Born and raised in Somalia, Abdulqafar Abdullahi’s life path was interesting, often exciting, but not always easy.
After high school, he won a scholarship to an Indian university, where he earned both a Bachelor’s degree in economics and a Master’s degree in business administration. He was on his way back to Somalia in 1990 when he stopped to visit his brother in Dubai and learned that the Somali government was about to fall.
“My brother was a businessman, so he invited me to open a branch of his business in Singapore,” Mr. Abdullahi recalls, “but the venture failed when Somalia collapsed.” He then moved to Thailand to teach a course at a university and apply to immigrate to Canada.
When Mr. Abdullahi arrived in Canada in 1992, the unemployment rate was high and many other educated immigrants were forced to take manual jobs. He resisted.
“Once you get in that cycle, it’s hard to get out. Instead, I enrolled in a government program that helps qualified immigrants get a job in their field of expertise,” he recalls. “I was lucky because I found people who helped me find the right placement within a company as an intern.”

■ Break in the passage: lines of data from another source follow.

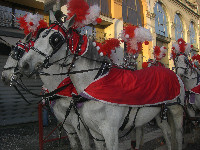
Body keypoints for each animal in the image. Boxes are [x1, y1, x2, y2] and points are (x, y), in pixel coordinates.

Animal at [18, 12, 185, 150]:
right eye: (38, 36)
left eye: (55, 39)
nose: (24, 64)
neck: (95, 83)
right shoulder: (94, 132)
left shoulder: (109, 133)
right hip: (158, 113)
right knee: (166, 133)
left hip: (176, 110)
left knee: (177, 134)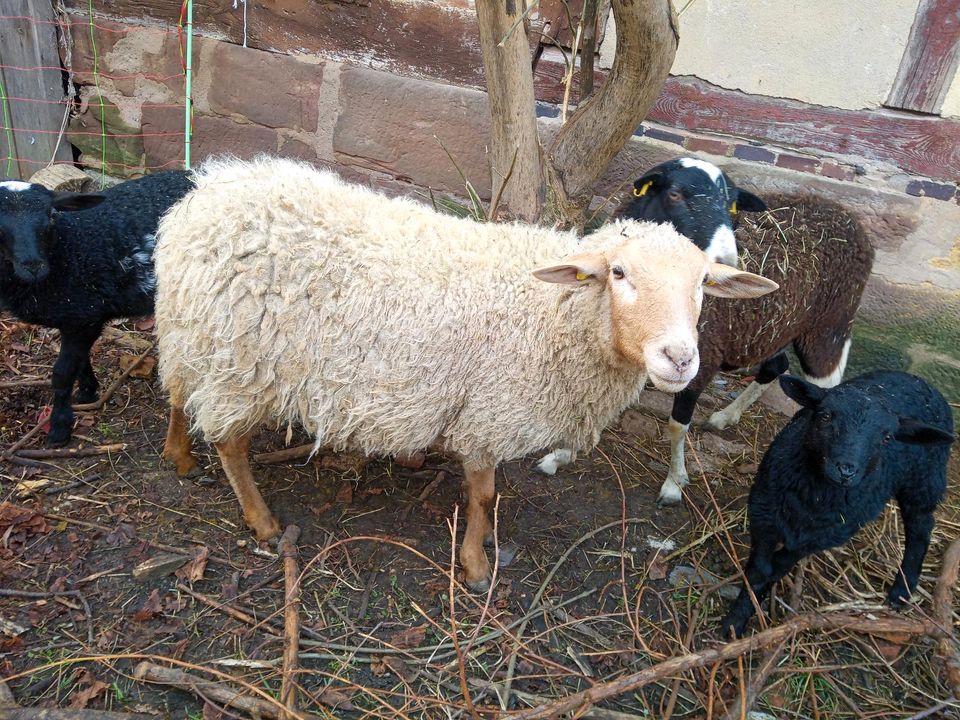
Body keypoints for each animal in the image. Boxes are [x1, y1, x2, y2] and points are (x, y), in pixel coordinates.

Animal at [0, 174, 195, 444]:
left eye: (51, 215)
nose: (33, 266)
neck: (69, 250)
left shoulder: (84, 318)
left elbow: (62, 373)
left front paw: (60, 427)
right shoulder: (76, 317)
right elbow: (80, 361)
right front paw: (87, 391)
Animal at [720, 372, 952, 636]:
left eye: (886, 438)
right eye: (825, 416)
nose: (846, 470)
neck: (812, 499)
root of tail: (925, 383)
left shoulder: (819, 537)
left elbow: (778, 567)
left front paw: (750, 607)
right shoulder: (763, 514)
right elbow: (759, 570)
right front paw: (734, 622)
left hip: (924, 480)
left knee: (921, 529)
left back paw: (902, 591)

The company was Pearson Canada, the largest publisher of textbooks and academic books in Canada. Mr. Abdullahi ended up working for the company for seven years, eventually becoming a regional sales and editorial representative—first in British Colombia and later in Northern and Eastern Ontario and Newfoundland.

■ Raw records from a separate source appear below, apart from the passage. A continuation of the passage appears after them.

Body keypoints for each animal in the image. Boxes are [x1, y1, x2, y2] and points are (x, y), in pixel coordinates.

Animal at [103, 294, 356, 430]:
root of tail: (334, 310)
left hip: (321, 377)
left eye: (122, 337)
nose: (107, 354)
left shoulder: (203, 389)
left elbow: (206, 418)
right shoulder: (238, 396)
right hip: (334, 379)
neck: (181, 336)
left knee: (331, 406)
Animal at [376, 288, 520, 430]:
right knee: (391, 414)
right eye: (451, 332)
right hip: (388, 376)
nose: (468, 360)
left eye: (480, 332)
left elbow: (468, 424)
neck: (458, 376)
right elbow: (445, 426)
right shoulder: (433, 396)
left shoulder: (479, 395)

“This gave me an opportunity to travel and discover the beauty of Canada and meet many wonderful people,” says Mr. Abdullahi. “Travelling to many institutions rekindled my love of learning and gave me the courage to go back to school, even though I would be among the oldest in my class.”
After enrolling in the Carleton Master’s degree program, he quickly moved into his field.
“I landed a job in the Department of Finance, the premier place for an economist, soon after graduation,” says Mr. Abdullahi, who also taught Economics at Algonquin College for 12 years. “I was lucky to have joined a network of Carleton alumni; in fact, the person who hired me was a Carleton graduate.”
In 2013, he took a leave of absence from the public service and joined the many ex-pats who were returning to Somalia to rebuild its institutions.
“No economist could resist the temptation to build a central bank from scratch, so I agreed to be the senior economic advisor to the governor of the Central Bank of Somalia,” he says. “But the country wasn’t ready and the situation was too dangerous, so many of us returned. Much of the Diaspora were left disappointed.”
Then a phone call came from the World Bank, offering him a job that allowed him to continue working on reconstituting Somalia’s economy.
“I’m leading the intergovernmental fiscal relations on behalf of the Bank and providing technical support on macro-fiscal issues to the federal and state governments,” he says. “We’re helping Somalia develop its own model of a federal system of government by sharing international experiences and lessons learned from other countries—including lessons I learned while working on Canada’s equalization program.”
Throughout his career Mr. Abdullahi says he was driven by his desire to help his family and his adopted and home countries. But he also attributes his success to hard work and luck, as well as the knowledge gained from his Master’s degree at Carleton.
Most of all, his drive is based on a very simple notion: that anything is possible, as long as you push yourself and have people who do the same for you along the way.